** Start **

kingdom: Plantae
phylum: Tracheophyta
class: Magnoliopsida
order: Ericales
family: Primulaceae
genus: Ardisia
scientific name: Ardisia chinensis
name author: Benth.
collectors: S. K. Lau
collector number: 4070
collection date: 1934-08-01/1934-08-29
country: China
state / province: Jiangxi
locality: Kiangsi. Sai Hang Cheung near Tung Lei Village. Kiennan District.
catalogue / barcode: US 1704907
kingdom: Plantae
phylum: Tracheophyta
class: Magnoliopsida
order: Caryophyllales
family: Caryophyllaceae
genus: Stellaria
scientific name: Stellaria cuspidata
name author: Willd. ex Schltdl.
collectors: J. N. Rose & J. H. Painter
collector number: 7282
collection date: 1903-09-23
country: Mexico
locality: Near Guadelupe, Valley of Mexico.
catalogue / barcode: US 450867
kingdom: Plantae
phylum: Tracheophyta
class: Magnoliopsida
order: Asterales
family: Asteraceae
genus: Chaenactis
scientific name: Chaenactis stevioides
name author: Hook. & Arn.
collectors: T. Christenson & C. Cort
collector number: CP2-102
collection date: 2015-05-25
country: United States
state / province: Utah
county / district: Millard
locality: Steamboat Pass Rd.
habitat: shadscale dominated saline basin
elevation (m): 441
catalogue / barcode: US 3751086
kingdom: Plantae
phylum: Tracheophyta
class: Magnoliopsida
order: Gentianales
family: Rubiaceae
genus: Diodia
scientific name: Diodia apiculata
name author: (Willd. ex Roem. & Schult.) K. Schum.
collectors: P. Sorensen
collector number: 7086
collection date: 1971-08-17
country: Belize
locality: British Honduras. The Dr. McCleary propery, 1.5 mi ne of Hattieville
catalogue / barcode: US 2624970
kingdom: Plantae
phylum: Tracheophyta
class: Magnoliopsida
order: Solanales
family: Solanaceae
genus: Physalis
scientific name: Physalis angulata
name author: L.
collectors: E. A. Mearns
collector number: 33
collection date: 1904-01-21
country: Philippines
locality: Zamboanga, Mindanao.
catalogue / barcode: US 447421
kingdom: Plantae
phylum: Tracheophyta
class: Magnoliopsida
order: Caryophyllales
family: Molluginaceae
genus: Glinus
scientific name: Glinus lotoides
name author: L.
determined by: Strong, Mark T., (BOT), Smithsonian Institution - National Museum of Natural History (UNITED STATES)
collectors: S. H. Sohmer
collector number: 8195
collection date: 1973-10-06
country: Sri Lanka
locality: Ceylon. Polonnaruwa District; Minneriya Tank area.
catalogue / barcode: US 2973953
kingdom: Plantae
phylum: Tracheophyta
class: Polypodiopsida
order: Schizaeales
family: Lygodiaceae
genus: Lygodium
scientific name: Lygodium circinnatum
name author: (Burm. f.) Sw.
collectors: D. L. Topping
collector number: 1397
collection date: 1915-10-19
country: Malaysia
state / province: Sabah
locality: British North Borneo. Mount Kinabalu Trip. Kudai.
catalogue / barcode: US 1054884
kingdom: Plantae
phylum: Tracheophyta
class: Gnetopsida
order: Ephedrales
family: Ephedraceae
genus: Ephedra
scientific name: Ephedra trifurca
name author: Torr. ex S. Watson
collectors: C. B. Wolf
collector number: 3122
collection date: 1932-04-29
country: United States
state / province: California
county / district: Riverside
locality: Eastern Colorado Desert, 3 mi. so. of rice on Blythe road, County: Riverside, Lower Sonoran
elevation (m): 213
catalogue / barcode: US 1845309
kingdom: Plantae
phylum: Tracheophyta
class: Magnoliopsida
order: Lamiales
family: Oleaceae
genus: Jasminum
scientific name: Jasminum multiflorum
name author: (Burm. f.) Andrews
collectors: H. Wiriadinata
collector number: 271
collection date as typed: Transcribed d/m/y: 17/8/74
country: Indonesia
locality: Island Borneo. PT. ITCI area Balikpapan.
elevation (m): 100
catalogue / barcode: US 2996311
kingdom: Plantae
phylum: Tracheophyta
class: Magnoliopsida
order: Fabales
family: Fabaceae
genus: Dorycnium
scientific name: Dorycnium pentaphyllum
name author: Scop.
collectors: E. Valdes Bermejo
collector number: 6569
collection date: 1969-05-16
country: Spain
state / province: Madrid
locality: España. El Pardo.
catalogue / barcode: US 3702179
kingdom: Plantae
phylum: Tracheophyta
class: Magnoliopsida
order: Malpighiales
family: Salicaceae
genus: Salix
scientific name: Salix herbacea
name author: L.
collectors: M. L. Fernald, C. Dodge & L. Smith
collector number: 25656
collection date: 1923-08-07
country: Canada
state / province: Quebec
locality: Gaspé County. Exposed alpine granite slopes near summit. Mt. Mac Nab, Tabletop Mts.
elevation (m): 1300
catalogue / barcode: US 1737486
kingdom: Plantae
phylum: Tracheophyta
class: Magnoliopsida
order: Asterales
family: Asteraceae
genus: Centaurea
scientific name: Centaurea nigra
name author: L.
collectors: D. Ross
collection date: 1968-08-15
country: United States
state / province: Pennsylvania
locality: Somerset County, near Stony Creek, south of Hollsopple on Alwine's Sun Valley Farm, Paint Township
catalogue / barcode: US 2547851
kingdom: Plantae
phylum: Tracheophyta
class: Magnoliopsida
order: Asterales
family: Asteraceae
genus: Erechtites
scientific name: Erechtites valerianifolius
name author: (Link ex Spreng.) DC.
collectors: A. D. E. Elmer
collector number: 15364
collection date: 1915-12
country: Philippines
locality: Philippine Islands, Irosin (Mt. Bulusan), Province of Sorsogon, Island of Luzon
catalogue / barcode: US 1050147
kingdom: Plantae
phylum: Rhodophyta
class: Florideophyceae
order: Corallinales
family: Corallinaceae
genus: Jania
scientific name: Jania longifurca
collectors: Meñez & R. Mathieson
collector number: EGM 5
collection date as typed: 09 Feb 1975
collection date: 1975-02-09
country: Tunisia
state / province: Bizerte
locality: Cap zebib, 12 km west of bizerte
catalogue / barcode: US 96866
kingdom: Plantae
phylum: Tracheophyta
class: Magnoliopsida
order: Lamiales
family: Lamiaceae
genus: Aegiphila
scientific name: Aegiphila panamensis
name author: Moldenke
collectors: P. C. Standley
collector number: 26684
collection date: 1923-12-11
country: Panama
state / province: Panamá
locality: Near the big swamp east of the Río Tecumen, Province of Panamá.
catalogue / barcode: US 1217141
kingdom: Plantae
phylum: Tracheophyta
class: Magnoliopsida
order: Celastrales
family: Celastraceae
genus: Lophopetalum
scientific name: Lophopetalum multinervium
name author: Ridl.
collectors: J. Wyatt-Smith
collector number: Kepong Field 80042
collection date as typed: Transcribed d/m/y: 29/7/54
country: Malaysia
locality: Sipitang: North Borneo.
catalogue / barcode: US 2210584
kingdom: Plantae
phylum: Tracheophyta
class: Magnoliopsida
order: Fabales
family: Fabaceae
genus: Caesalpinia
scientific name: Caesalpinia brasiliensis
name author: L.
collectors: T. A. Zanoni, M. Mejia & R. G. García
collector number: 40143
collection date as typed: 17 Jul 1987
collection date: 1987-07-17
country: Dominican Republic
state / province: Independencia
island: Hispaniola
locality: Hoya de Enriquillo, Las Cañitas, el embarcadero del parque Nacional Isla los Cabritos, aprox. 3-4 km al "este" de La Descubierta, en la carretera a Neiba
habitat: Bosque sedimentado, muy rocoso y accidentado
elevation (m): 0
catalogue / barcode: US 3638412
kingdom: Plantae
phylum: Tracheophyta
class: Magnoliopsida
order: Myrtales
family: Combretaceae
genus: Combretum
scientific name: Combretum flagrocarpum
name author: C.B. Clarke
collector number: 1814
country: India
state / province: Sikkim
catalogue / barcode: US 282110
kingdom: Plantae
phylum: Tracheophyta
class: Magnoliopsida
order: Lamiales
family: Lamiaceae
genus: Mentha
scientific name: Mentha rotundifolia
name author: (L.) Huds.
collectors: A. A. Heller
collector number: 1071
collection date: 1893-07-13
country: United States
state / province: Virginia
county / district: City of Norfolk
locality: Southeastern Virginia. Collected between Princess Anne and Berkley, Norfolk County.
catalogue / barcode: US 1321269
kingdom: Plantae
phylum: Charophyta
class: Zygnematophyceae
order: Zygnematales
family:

** End **

### Stated task
Recast the lines above as a numbered list, starting with the line containing "country: Tunisia" and ending with the line containing "island: Hispaniola". Include both of those lines and omit any blank lines.

### Answer
1. country: Tunisia
2. state / province: Bizerte
3. locality: Cap zebib, 12 km west of bizerte
4. catalogue / barcode: US 96866
5. kingdom: Plantae
6. phylum: Tracheophyta
7. class: Magnoliopsida
8. order: Lamiales
9. family: Lamiaceae
10. genus: Aegiphila
11. scientific name: Aegiphila panamensis
12. name author: Moldenke
13. collectors: P. C. Standley
14. collector number: 26684
15. collection date: 1923-12-11
16. country: Panama
17. state / province: Panamá
18. locality: Near the big swamp east of the Río Tecumen, Province of Panamá.
19. catalogue / barcode: US 1217141
20. kingdom: Plantae
21. phylum: Tracheophyta
22. class: Magnoliopsida
23. order: Celastrales
24. family: Celastraceae
25. genus: Lophopetalum
26. scientific name: Lophopetalum multinervium
27. name author: Ridl.
28. collectors: J. Wyatt-Smith
29. collector number: Kepong Field 80042
30. collection date as typed: Transcribed d/m/y: 29/7/54
31. country: Malaysia
32. locality: Sipitang: North Borneo.
33. catalogue / barcode: US 2210584
34. kingdom: Plantae
35. phylum: Tracheophyta
36. class: Magnoliopsida
37. order: Fabales
38. family: Fabaceae
39. genus: Caesalpinia
40. scientific name: Caesalpinia brasiliensis
41. name author: L.
42. collectors: T. A. Zanoni, M. Mejia & R. G. García
43. collector number: 40143
44. collection date as typed: 17 Jul 1987
45. collection date: 1987-07-17
46. country: Dominican Republic
47. state / province: Independencia
48. island: Hispaniola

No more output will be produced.